§ Excerpted passage:
○ ○ ○ ○ ○

Exceptions and Interrupts on x86 family of processors (Part 1)

Interrupts and exceptions are special kinds of control transfer; they alter the normal program flow to handle external events or to report errors or exceptional conditions.

The difference between interrupts and exceptions is that interrupts are used to handle events external to the processor, but exceptions handle conditions detected by the processor itself while executing instructions (like divide by 0, invalid opcode, floating point exception etc).

Identifying an interrupt/exception
Intel processor associates an identifying number (ranging from 0 to 255) with each different type of interrupt or exception. Intel calls this identifying number a vector.

Interrupt and Exception numbers on x86 processors

Vector Number            Description

0                        Divide by Zero

1                        Debug exceptions

2                        Nonmaskable interrupt

3                        Breakpoint (one-byte INT 3 instruction)

4                        Overflow (INTO instruction)

5                        Bounds check (BOUND instruction)

6                        Invalid opcode

7                        Coprocessor not available

8                        Double fault

9                        Reserved

10                       Invalid TSS

11                       Segment not present

12                       Stack exception

13                       General protection

14                       Page fault

15                       Reserved

16                       Coprocessor error

17-31                    Reserved

32-255                   Available for external interrupts via

                         INTR pin

The vectors of nonmaskable interrupt and exceptions are fixed.

IRQs and external interrupts
The external devices like scsi disks, sound cards, network cards etc may be assigned any vector in the range 32 – 228.

Linux uses vector 28 (0x80) to implement system calls.

The IBM compatible PC architecture requires that some devices should be allocated particular fixed vector number as shown in following table.

IRQ	INT	Hardware device
0	32	Timer
1	33	Keyboard
2	34	PIC cascading
3	35	Second serial port
4	36	First serial port
6	38	Floppy disk
8	40	System clock
10	42	Network card
11	43	USB port, sound card
12	44	PS/2 mouse
13	45	Mathematical coprocessor
14	46	EIDE disk controller's first chain
15	47	EIDE disk controller's second chain

Interrupt vectors as used by Linux on an x86 processor

Vector Range	Use
0 – 16	Nonmaskable interrupts and exceptions
17 - 31	Intel-reserved
32 - 127	Maskable External interrupts (IRQs)
128 (0x80)	Software interrupt for system calls (int 0x80)
129 - 238	External interrupts (IRQs)

○ ○ ○ ○ ○

§ Task instructions: Decide whether each statement agrees with the page on x86 exceptions and interrupts, answering yes or no and quoting the words of the page that settle it: (a) Intel refers to the identifying number of each interrupt or exception type as a vector. (b) Exceptions are used to handle events external to the processor. (c) The vectors of the nonmaskable interrupt and exceptions may be reassigned. The records that follow were drawn from a separate source.

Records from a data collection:
○ ○ ○ ○ ○

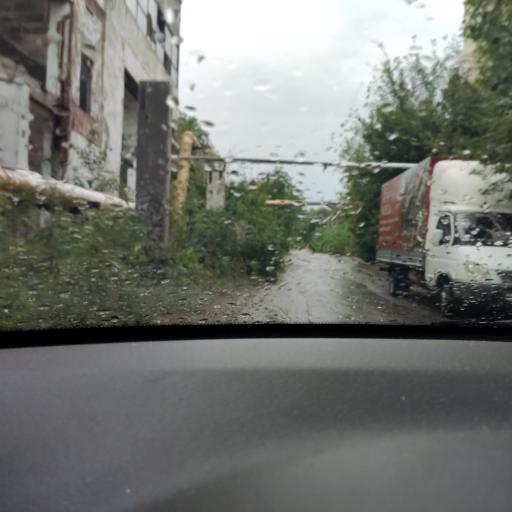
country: RU
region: Samara
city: Samara
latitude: 53.2216
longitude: 50.1479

○ ○ ○ ○ ○

§ Written solution:
(a) Yes: "Intel calls this identifying number a vector."
(b) No: "exceptions handle conditions detected by the processor itself while executing instructions"
(c) No: "The vectors of nonmaskable interrupt and exceptions are fixed."